José Manuel Bajo Arenas, presidente de la Federación de Asociaciones Científico Médicas Españolas (Facme), y Jerónimo Sancho, presidente de la Sociedad Española de Neurología (SEN).

La decisión ha sido tomada por unanimidad por la Junta Directiva de la SEN que, “en estos tiempos de cambios y de restricciones presupuestarias (…) desea que todos sus recursos se centren en apoyar a sus miembros, tanto los especialistas en Neurología como los no neurólogos, así como en el desarrollo de la especialidad y el estudio de las enfermedades neurológicas”, en lugar de destinarlos a Facme.

Bajo Arenas ha reconocido su sorpresa  y su incomprensión ante la salida de los neurólogos y ha asegurado desconocer las motivaciones “reales” de esta decisión. En declaraciones a Redacción Médica, el presidente de Facme ha señalado que, si el problema es económico, el pago de las cuotas a la federación “se podía haber negociado dilatando el pago o atrasándolo”. “Si tan mal están y tan desastrosa ha sido su gestión, podríamos haber hablado y llegar a un acuerdo. Facme no tiene ánimo de lucro”, ha aseverado.

Sobre las diferencias en torno al proyecto de la troncalidad, otro de los posibles puntos de fricción entre Facme y SEN, Bajo Arenas ha admitido que “ha habido disensiones al respecto” pero ha comentado que “las posturas no están tan distanciadas”. “Facme ha recomendado al Ministerio de Sanidad que las especialidades que no quieran entrar en el tronco común, no entren”, señala, “así que no entendemos tampoco su acusación de que no tienen voz”.

La SEN critica a Facme por su “lentitud” y sus “acciones dispersas”

Este diario también se ha puesto en contacto con la SEN, donde Carlos Tejero, vocal de Comunicación, ha explicado que, en consonancia con la “política de recorte de gastos innecesarios” de la SEN, la sociedad “no ve ninguna rentabilidad a pertenecer a Facme. Lo consideramos un gasto superfluo que no tiene un retorno claro”. Según indica Tejero, “la representatividad en Facme se calcula respecto al número de asociados, y los neurólogos nunca vamos a ser tantos como en Medicina Interna, Medicina de Familia, o Cardiología. Si la representatividad fuera de otra manera, probablemente nos replantearíamos la salida, pero en estos momentos tenemos que utilizar nuestros recursos para lo que nuestros socios nos demandan”.

Carlos Tejero, vocal de Comunicación de la SEN.

En este sentido, las divergencias en torno a la troncalidad no son, a juicio de la SEN, el principal problema con Facme; “no es especialmente aquí donde hemos visto la falta de respaldo”, asegura Tejero. Es en la “lentitud de acción” y en las “actuaciones dispersas” de Facme donde los neurólogos centran su descontento: “En algunas negociaciones priman mucho más los aspectos neurológicos que los generales (…) su rapidez de acción está más limitada que cuando somos nosotros mismos los que buscamos nuestras propias soluciones. En momentos de crisis las soluciones tienen que proporcionarse a corto plazo y de una manera lo más directa posible”, destaca el portavoz de la SEN.

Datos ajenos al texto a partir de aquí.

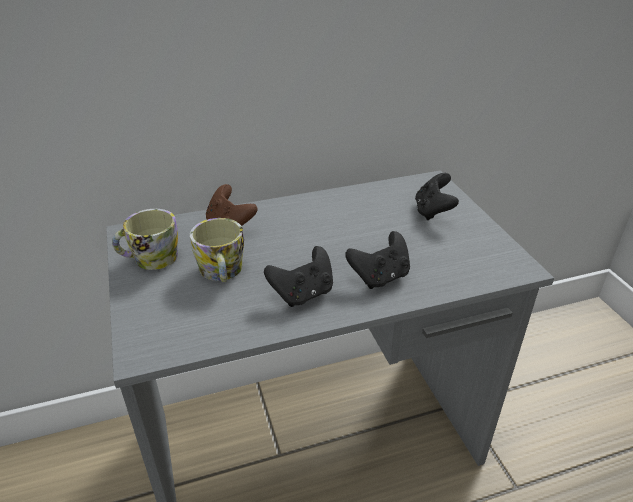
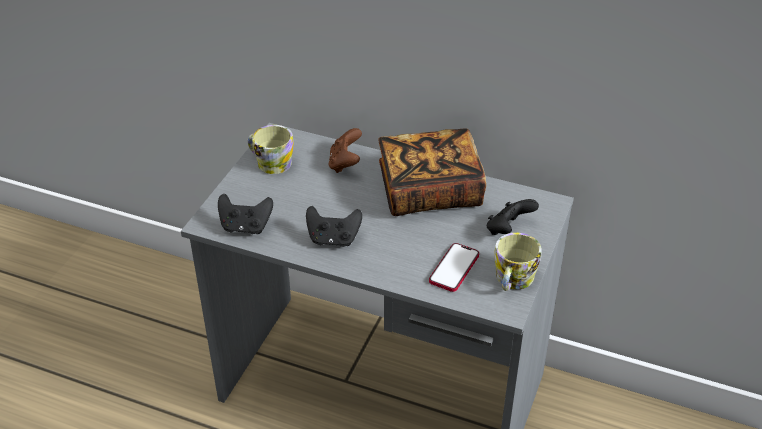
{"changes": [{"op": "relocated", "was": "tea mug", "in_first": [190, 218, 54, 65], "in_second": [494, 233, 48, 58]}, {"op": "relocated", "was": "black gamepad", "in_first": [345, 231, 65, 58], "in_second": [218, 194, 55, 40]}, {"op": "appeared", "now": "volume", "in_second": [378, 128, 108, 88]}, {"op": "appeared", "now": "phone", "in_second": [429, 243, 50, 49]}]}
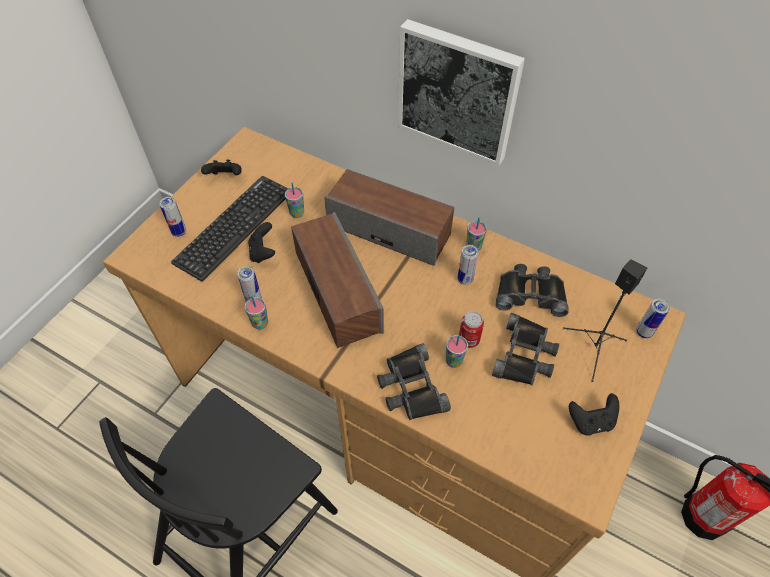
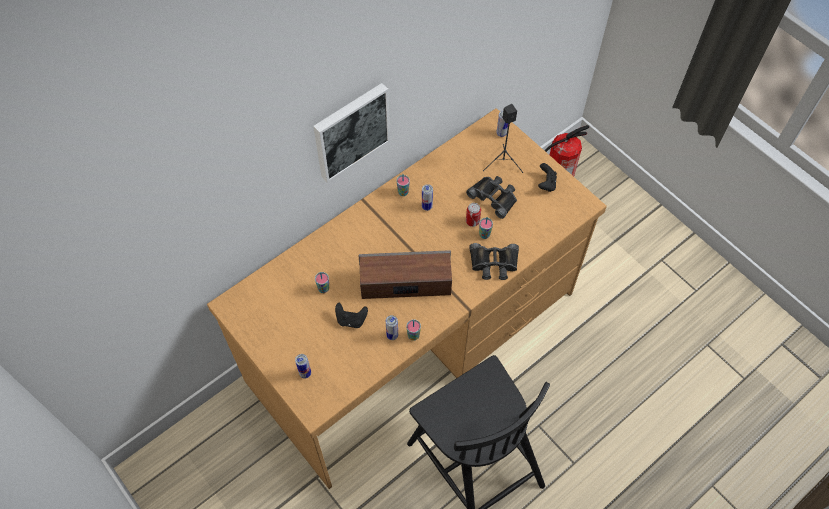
{"changes": [{"op": "missing", "was": "computer keyboard", "in_first": [171, 176, 117, 105]}, {"op": "missing", "was": "black gamepad", "in_first": [201, 160, 41, 15]}, {"op": "missing", "was": "loudspeaker", "in_first": [324, 169, 130, 97]}, {"op": "missing", "was": "black pair of binoculars", "in_first": [496, 264, 72, 53]}]}
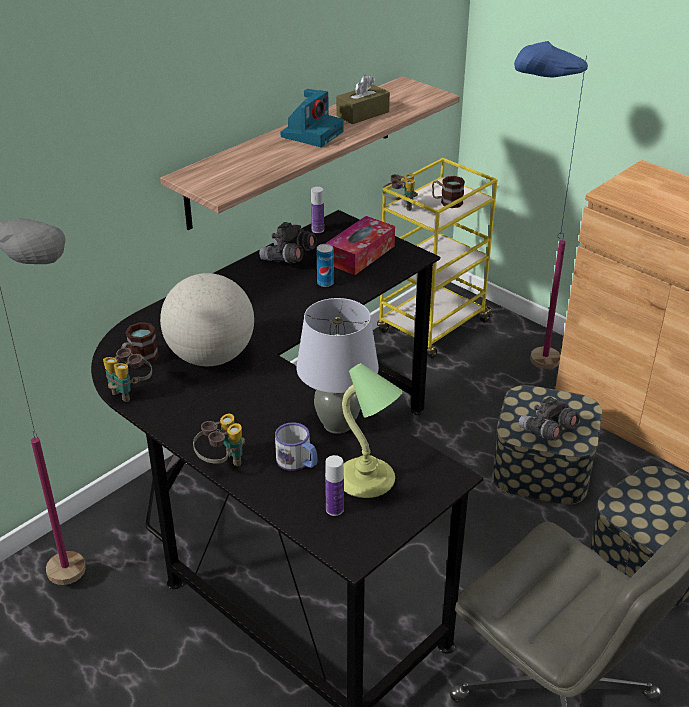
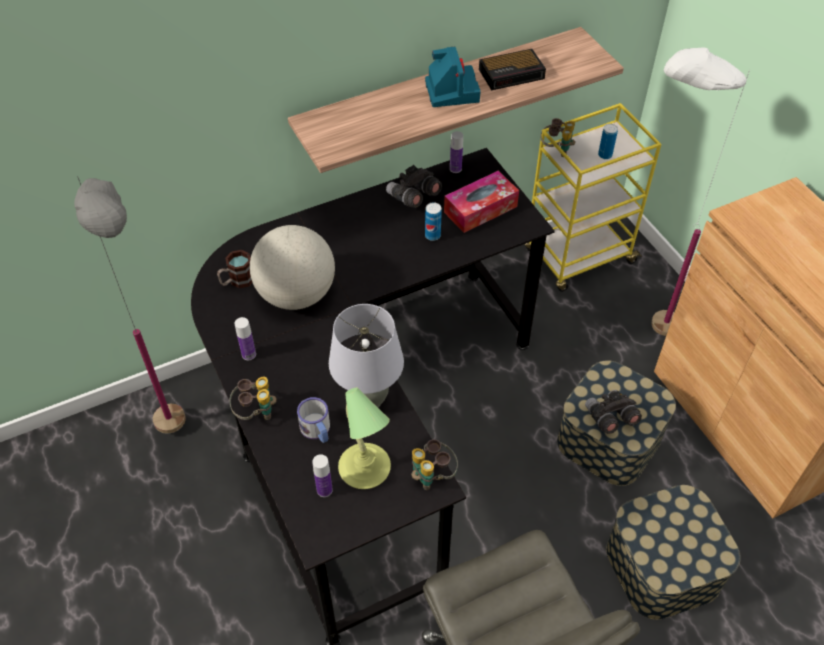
{"changes": [{"op": "relocated", "was": "pair of binoculars", "in_first": [103, 348, 49, 54], "in_second": [412, 439, 46, 51]}, {"op": "spun", "was": "photo camera", "in_first": [281, 89, 63, 58], "in_second": [425, 47, 56, 60], "clockwise": -60}, {"op": "exchanged", "was": "brownish tissue holder", "now": "bedside clock", "in_first": [336, 75, 54, 49], "in_second": [479, 49, 67, 41]}, {"op": "exchanged", "was": "tea mug", "now": "sealed can", "in_first": [432, 176, 33, 32], "in_second": [598, 124, 20, 35]}, {"op": "colour", "was": "blue-coloured floor lamp", "now": "white-coloured floor lamp", "in_first": [514, 41, 74, 328], "in_second": [651, 48, 99, 288]}, {"op": "appeared", "now": "bottle", "in_second": [235, 317, 21, 43]}]}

Asimismo, apunta, “cuando la Administración se reúne con Facme, entiende que se ha reunido con todas las asociaciones médicas y que los problemas son comunes a todas. Pero no es así. Hemos estudiado dentro de la SEN cómo nos afecta la crisis y dónde tenemos que pelear, y cuando la Administración se reúne con todas las asociaciones estos problemas pueden diluirse. Creemos que son momentos de soluciones concretas, no de actuaciones dispersas. Dudamos de que la raíz de nuestros problemas vaya a ser percibida por la Administración si forman parte de un mensaje común con el resto de las asociaciones médicas”.